### Задание:
По тексту о годовом собрании РАН ответьте на вопросы, помечая ответы теми же буквами:
(а) Кто из членов правительства России принял участие в годовом собрании Академии наук?
(б) Кому адресовала письмо организация, объединяющая российских ученых за границей?
(в) Каким словом Борис Грызлов назвал деятельность комиссии по борьбе с лженаукой?

### Фрагмент текста:
В Москве вчера прошло годовое собрание Академии наук, в работе которого принял участие председатель правительства России Владимир Путин. Вступив в спор с президентом РАН Юрием Осиповым насчет того, всю науку надо финансировать или стоит сосредоточиться на прорывных направлениях, премьер этот спор выиграл. Специальный корреспондент "Ъ" АНДРЕЙ КОЛЕСНИКОВ, кроме того, обращает внимание на то, что Владимир Путин вчера признался, что в свое время занимался научно-технической разведкой и был очень недоволен, что результаты этой работы не внедрялись в производство.
Российская академия наук (РАН) — уникальное место. Нигде больше в Москве нет такого места, где в мужской туалет выстраивается длиннейшая, вьющаяся клубком очередь, а в женский — вообще никого.
За несколько дней до годового собрания организация, объединяющая российских ученых за границей, написала президенту России Дмитрию Медведеву и президенту РАН Юрию Осипову письмо, в котором содержалась озабоченность "напором агрессивных шарлатанов" в науке и политике.
Дело в том, что в РАН есть комиссия по борьбе с лженаукой и фальсификацией научных исследований. И вот недавно спикер Госдумы Борис Грызлов назвал ее деятельность "мракобесием" и потребовал расформировать комиссию.

### Содержимое набора данных:

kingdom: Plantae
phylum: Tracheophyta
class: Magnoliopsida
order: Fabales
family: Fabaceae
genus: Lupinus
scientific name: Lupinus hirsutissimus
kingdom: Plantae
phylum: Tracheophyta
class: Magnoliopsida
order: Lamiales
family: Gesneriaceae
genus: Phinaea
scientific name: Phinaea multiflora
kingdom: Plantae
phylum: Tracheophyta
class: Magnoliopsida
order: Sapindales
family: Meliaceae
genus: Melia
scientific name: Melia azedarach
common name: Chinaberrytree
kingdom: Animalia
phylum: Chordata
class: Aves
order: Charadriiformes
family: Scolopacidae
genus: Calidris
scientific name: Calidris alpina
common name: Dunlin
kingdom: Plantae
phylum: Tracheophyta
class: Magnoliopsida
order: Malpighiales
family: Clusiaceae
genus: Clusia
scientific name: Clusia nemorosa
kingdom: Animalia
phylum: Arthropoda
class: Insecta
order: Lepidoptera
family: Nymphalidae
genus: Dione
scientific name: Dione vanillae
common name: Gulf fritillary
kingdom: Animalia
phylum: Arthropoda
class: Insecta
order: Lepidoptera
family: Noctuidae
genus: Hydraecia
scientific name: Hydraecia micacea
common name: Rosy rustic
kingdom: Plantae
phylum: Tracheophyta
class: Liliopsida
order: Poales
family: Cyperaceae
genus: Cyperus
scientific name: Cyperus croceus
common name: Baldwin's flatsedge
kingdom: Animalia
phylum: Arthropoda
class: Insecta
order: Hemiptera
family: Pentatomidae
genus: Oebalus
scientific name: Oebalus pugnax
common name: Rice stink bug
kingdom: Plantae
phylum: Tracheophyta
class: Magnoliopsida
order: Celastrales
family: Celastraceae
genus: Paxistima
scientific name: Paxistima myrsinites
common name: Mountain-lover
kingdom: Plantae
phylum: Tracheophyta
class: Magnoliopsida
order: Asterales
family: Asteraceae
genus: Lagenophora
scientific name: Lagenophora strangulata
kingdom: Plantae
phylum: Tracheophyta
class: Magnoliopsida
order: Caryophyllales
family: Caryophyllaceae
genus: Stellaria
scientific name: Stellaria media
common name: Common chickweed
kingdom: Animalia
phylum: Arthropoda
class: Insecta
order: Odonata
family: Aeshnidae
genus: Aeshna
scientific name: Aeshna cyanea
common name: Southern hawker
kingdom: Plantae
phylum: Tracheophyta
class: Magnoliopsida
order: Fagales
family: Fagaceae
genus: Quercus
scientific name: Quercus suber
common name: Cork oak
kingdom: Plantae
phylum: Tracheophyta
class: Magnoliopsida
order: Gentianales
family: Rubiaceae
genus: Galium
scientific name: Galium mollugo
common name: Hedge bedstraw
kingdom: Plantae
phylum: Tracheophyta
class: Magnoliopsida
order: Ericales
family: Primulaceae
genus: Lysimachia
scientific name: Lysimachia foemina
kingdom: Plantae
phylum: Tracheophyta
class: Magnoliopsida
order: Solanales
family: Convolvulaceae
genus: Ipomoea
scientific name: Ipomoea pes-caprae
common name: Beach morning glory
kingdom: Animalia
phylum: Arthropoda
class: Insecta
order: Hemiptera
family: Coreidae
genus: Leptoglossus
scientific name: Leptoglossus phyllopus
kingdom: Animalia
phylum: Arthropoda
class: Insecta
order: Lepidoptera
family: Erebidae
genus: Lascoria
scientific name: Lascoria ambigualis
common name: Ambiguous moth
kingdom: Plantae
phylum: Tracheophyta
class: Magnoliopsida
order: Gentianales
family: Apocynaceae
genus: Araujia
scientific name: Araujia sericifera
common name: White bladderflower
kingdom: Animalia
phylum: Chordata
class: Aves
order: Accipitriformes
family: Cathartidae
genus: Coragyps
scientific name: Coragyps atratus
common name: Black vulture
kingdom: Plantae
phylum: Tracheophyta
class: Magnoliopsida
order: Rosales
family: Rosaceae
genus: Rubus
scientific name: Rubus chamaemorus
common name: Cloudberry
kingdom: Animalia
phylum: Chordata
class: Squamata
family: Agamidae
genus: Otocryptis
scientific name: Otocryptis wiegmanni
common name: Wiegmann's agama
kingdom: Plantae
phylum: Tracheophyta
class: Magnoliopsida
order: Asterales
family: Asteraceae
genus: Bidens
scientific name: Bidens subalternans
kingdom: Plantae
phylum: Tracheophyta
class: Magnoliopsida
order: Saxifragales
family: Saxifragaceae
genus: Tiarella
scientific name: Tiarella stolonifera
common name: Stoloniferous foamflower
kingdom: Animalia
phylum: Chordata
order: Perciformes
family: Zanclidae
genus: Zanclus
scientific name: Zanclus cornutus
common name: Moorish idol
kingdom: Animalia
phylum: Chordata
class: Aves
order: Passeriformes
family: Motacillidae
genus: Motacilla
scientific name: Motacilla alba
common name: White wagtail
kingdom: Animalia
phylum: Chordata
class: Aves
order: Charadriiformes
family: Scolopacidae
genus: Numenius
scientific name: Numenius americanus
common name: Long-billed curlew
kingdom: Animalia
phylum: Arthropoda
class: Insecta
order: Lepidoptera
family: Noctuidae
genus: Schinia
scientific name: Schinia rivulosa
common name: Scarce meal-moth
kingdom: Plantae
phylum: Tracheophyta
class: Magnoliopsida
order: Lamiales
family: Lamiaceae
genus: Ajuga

### Полный ответ:
(а) Председатель правительства России Владимир Путин.
(б) Президенту России Дмитрию Медведеву и президенту РАН Юрию Осипову.
(в) «Мракобесие».